--- Data in this exercise ---

--- --- ---

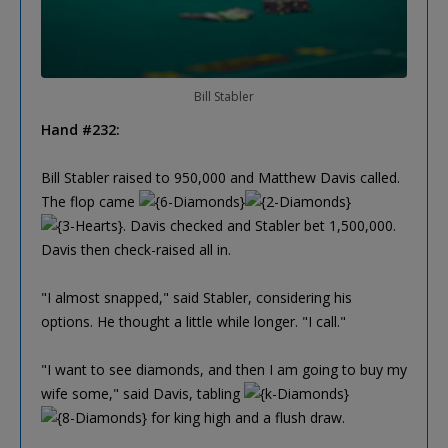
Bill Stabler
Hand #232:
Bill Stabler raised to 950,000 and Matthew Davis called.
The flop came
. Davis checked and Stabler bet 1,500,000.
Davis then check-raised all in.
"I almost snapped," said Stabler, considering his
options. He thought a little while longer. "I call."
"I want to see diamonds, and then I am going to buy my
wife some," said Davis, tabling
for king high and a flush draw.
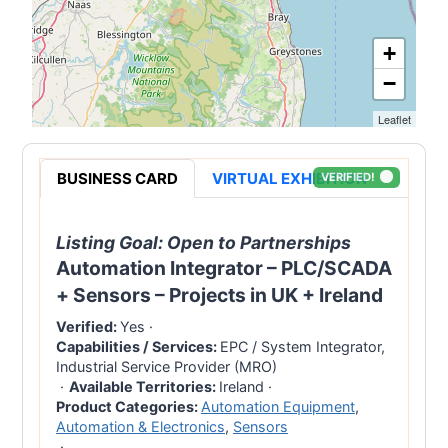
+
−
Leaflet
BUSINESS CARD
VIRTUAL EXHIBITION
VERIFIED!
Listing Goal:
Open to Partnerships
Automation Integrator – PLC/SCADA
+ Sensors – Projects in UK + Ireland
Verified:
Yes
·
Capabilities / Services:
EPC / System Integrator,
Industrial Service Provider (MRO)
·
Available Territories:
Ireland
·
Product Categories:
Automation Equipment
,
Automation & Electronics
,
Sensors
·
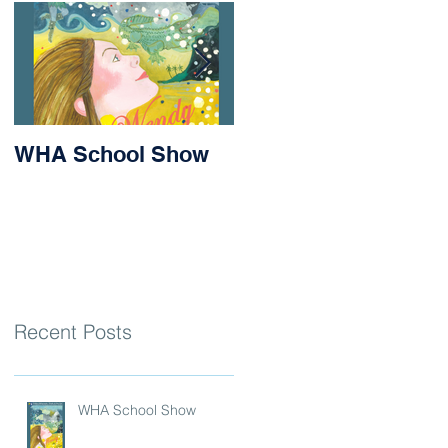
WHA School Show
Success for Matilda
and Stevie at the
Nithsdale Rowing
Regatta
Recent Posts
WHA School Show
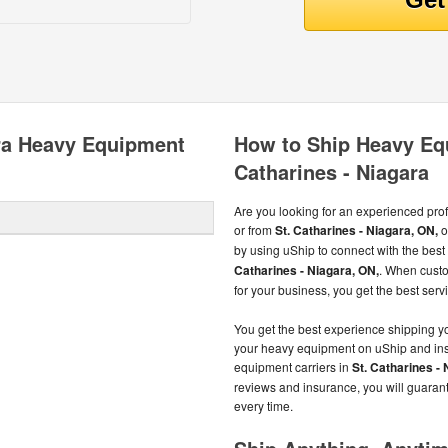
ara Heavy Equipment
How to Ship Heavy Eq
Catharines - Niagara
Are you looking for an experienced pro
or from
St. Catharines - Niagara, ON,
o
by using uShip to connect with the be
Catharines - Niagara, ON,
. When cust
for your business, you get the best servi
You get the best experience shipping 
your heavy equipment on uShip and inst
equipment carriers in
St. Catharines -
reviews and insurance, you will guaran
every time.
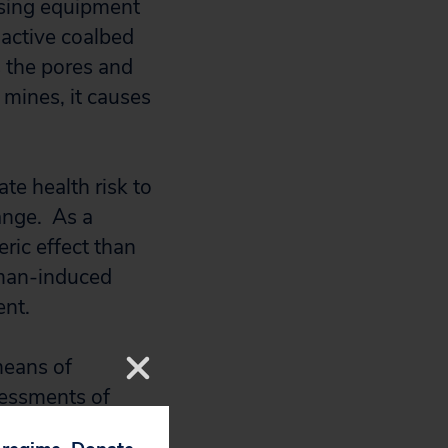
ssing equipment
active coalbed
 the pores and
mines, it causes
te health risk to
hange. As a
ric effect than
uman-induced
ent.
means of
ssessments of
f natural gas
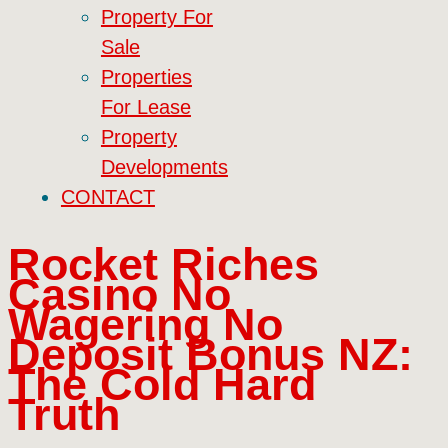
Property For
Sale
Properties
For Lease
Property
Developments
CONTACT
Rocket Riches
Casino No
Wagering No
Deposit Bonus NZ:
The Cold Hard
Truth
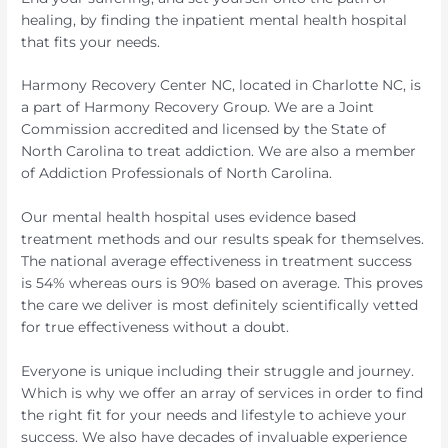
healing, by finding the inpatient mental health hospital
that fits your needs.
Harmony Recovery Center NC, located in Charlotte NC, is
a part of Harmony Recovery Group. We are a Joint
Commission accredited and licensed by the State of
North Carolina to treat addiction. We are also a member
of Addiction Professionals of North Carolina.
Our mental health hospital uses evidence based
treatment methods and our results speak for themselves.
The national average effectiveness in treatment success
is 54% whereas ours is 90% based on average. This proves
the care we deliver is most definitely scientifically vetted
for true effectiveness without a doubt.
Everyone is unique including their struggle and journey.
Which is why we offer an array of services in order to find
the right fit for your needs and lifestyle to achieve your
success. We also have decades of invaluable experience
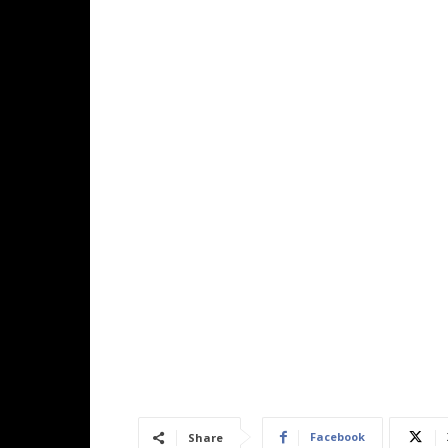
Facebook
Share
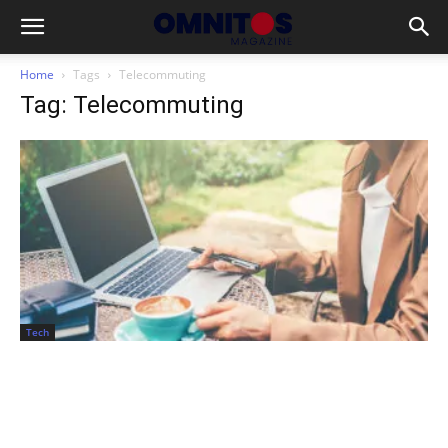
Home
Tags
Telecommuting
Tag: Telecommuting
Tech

--- --- ---

--- Requirement ---
Lines above with "treatment" in them are the ones to copy.

--- Written reply ---
treatment methods and our results speak for themselves.
The national average effectiveness in treatment success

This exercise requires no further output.